#### [PROBLEM]
Can you echo the entries below exactly, from the line containing "left knee: (290, 134, -10)" through the line containing "right shoulder: (273, 80, -1)"?

#### [RECORDS SUPPLIED]
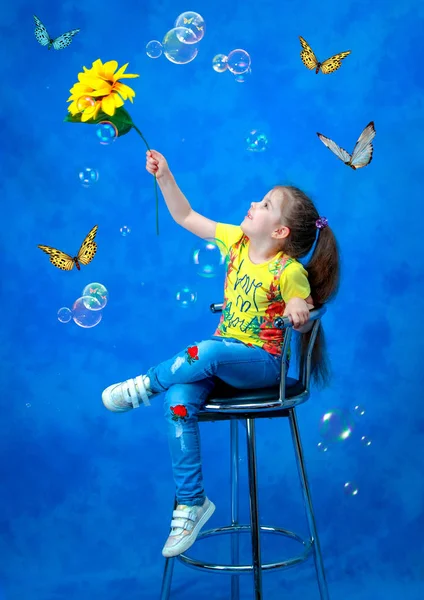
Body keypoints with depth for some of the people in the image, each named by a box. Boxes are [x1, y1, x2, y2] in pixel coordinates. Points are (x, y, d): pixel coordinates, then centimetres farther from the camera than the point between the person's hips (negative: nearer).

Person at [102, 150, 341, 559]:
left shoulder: (290, 273, -13)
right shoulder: (236, 241, 2)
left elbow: (302, 323, -4)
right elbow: (186, 217, 8)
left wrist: (298, 315, -27)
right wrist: (164, 176, 0)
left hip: (262, 362, -5)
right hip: (223, 356, 6)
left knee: (208, 352, -38)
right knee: (178, 402, -22)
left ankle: (145, 385, -10)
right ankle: (191, 502, -13)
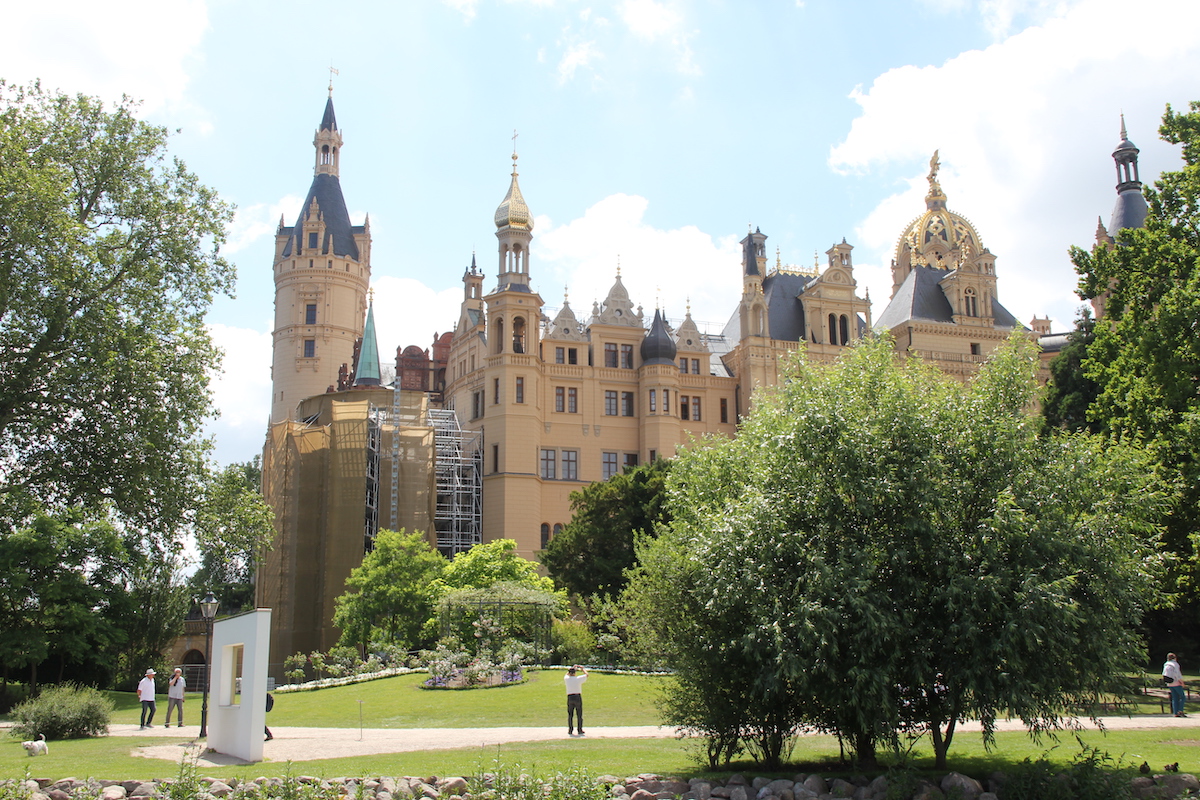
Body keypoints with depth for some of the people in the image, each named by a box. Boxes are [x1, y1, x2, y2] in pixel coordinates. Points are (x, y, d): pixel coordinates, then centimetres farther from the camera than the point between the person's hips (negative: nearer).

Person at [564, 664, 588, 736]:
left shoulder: (566, 679, 1)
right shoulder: (578, 679, -5)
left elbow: (566, 675, 28)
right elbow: (586, 674, 11)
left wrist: (573, 668, 35)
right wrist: (582, 668, 25)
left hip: (570, 697, 2)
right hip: (578, 697, -2)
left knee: (570, 715, 8)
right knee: (579, 715, 5)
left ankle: (570, 730, 8)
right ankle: (580, 730, 7)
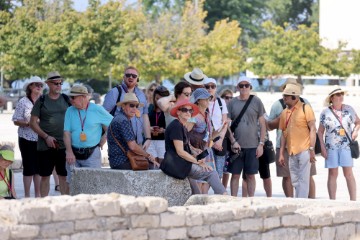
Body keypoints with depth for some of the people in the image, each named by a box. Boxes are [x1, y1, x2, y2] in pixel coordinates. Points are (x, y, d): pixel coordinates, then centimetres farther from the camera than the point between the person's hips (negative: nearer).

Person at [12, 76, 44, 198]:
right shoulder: (23, 102, -2)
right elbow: (16, 121, -4)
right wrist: (28, 123, -19)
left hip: (41, 140, 3)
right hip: (27, 139, -3)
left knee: (39, 168, 7)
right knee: (28, 168, -1)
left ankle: (38, 194, 16)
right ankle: (27, 195, 6)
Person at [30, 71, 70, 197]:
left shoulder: (66, 99, 8)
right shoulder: (41, 100, 2)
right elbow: (33, 122, 1)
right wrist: (46, 137, -8)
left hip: (64, 144, 1)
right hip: (45, 145, -1)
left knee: (64, 176, 1)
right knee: (45, 175, 3)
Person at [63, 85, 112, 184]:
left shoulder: (97, 110, -1)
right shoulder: (70, 111, 7)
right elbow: (67, 133, 3)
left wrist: (102, 141, 0)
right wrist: (69, 152, -9)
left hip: (92, 154, -3)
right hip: (74, 154, 3)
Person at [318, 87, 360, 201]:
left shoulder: (349, 109, 6)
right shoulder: (325, 113, 1)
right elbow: (320, 131, 4)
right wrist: (323, 147, -3)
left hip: (346, 146, 1)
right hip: (331, 147, -1)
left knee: (349, 173, -4)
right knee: (332, 174, 3)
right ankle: (332, 201, 7)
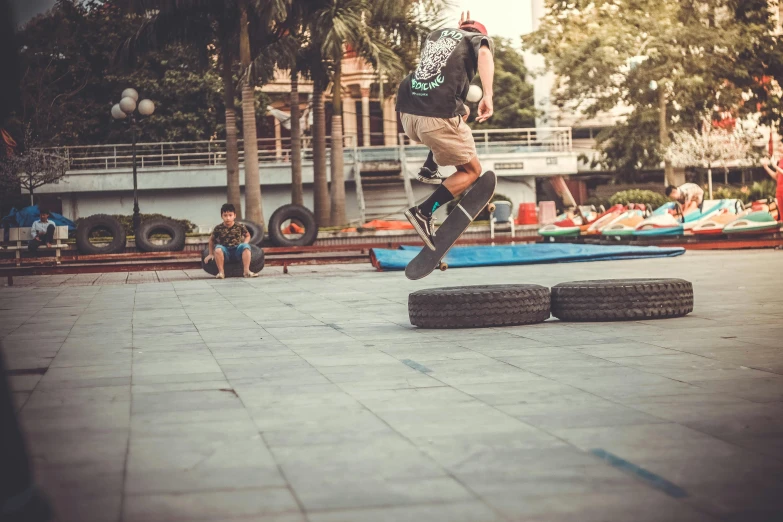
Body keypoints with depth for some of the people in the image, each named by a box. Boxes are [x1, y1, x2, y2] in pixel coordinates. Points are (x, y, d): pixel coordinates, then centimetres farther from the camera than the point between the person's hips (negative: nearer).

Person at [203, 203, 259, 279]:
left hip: (238, 251, 1)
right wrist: (211, 254, 12)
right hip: (225, 252, -1)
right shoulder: (218, 228, -3)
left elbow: (247, 236, 14)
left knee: (246, 246, -28)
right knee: (218, 248, -32)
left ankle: (247, 271, -31)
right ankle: (221, 272, -24)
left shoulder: (240, 226, -1)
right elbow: (211, 240, 11)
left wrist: (244, 245, -4)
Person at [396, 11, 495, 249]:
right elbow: (484, 55, -13)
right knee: (471, 171, 12)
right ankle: (423, 213, -6)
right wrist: (488, 96, -26)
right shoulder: (480, 39, 12)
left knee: (462, 113, 36)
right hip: (438, 117, -7)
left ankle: (429, 170, 26)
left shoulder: (437, 33, 27)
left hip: (407, 113, 7)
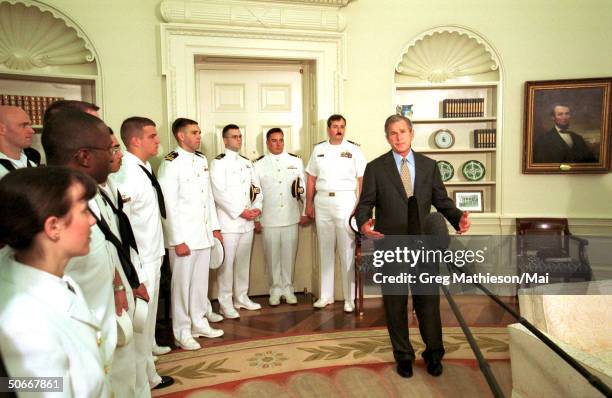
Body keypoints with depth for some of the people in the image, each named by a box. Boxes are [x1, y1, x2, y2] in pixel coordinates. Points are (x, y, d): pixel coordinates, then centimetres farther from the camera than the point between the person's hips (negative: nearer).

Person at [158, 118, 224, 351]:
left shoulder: (202, 159, 10)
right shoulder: (170, 164, -11)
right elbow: (168, 206, -14)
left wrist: (215, 226, 13)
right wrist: (178, 240, -15)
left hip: (204, 232, 7)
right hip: (184, 235, -6)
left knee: (201, 280, 15)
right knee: (182, 283, 4)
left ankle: (199, 323, 30)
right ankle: (182, 333, 18)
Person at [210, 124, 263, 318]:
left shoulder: (247, 162, 16)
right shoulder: (219, 163, -5)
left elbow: (256, 187, 16)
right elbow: (219, 193, -14)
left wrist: (257, 208, -1)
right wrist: (241, 212, -15)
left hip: (248, 221, 6)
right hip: (229, 220, -6)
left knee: (244, 261, 13)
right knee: (227, 262, -2)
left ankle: (241, 297, 25)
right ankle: (225, 303, 8)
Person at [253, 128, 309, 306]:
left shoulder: (296, 161, 6)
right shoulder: (259, 164, 3)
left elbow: (303, 188, 7)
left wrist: (304, 212, 5)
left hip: (291, 216, 1)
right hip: (269, 218, -1)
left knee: (289, 253, 6)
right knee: (272, 254, 6)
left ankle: (288, 288, 21)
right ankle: (275, 289, 20)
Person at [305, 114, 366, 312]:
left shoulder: (353, 150, 2)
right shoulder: (318, 149, 11)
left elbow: (361, 180, -3)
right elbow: (311, 179, 12)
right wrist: (309, 204, 8)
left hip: (346, 201, -3)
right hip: (322, 202, 3)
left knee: (347, 251, -1)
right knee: (325, 250, 9)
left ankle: (349, 298, 9)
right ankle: (326, 295, 20)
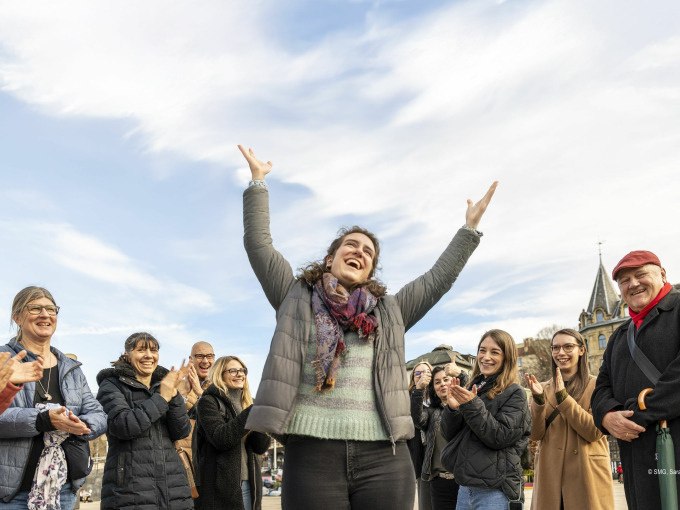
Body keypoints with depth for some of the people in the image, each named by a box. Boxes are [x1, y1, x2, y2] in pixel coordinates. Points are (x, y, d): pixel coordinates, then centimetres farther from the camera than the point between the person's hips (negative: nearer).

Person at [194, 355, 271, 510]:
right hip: (220, 486, -5)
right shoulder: (209, 402, -3)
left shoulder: (247, 403, 14)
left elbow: (261, 447, 4)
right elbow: (220, 438, -18)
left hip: (248, 484, 5)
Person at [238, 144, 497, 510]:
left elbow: (438, 279, 23)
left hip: (384, 456, 2)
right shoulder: (297, 297, 15)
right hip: (312, 451, -2)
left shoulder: (388, 311, 20)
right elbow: (258, 244, 12)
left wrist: (470, 227, 24)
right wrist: (257, 181, 13)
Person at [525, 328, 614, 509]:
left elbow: (594, 432, -14)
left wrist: (562, 396, -18)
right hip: (550, 475, 3)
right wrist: (538, 399, -14)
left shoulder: (596, 386, -1)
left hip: (587, 475, -3)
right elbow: (535, 435, 0)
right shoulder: (544, 389, 9)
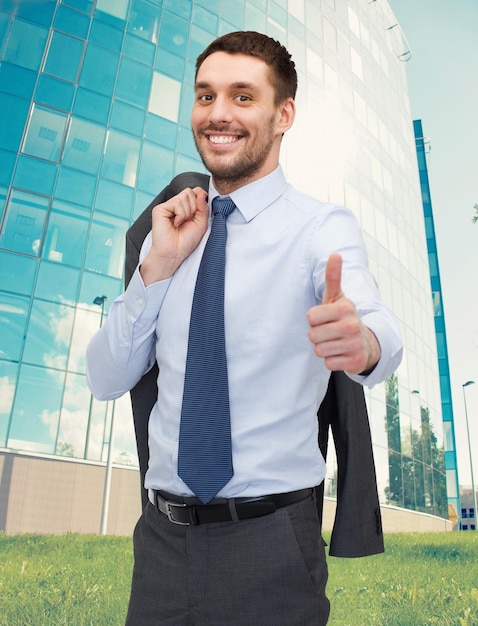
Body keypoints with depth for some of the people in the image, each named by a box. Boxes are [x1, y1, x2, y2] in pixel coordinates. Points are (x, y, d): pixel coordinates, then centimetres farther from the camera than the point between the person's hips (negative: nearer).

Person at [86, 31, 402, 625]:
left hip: (266, 539, -3)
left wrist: (361, 340, -49)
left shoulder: (323, 227, -8)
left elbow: (381, 336, -26)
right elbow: (104, 380, 2)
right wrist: (158, 266, -10)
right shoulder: (173, 230, 4)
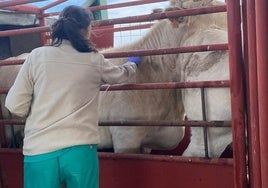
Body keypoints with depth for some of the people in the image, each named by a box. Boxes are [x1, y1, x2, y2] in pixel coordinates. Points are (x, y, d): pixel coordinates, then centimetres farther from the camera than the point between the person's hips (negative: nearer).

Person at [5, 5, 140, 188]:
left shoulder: (37, 56, -1)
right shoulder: (95, 61, 3)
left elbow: (16, 105, -1)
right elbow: (122, 75, 23)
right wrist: (133, 64, 46)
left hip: (39, 150, 0)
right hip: (81, 150, 0)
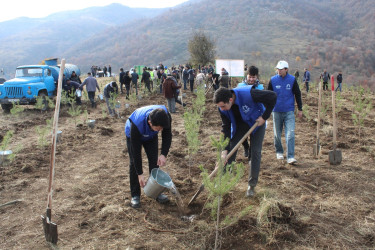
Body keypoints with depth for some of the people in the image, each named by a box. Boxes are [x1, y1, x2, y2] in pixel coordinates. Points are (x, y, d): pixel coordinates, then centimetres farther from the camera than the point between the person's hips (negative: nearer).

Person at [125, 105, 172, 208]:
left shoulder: (166, 116, -38)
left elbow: (167, 136, -19)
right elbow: (136, 150, -35)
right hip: (133, 135, -3)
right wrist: (140, 174, -30)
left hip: (151, 136, 3)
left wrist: (163, 154, -34)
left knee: (154, 161, -1)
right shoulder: (136, 125, -46)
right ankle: (135, 195, 5)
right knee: (134, 163, -7)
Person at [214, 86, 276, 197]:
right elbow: (226, 128, -17)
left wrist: (264, 117, -25)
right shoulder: (222, 108, -24)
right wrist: (225, 150, -22)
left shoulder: (248, 94, -40)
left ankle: (252, 185, 7)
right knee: (231, 149, -4)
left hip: (257, 122, -3)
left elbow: (272, 96, -29)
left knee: (256, 152, -6)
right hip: (239, 124, 3)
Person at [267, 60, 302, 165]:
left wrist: (300, 109, 8)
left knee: (290, 134, -10)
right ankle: (279, 152, 32)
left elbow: (297, 94, 7)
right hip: (276, 111, 1)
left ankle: (290, 157, -8)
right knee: (277, 134, 11)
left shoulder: (292, 80, -1)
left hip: (289, 111, -1)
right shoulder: (273, 80, -1)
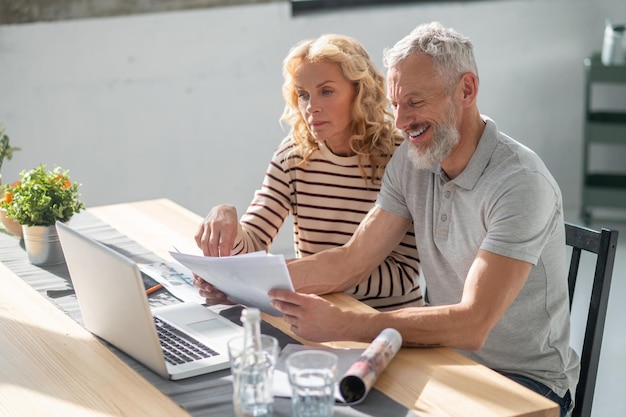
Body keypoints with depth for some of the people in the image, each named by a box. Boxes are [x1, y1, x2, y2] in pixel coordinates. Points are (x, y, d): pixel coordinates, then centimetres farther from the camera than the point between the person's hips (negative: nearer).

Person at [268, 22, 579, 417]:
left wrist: (342, 324, -38)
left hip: (526, 381, -6)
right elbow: (351, 261, 2)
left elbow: (472, 325, -31)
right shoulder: (410, 161, 0)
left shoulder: (520, 183, -24)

#### [REPLY]
left knee: (290, 134, -10)
right ankle: (279, 152, 32)
left elbow: (297, 94, 7)
right hip: (276, 111, 1)
left ankle: (290, 157, -8)
right knee: (277, 134, 11)
left shoulder: (292, 80, -1)
left hip: (289, 111, -1)
right shoulder: (273, 80, -1)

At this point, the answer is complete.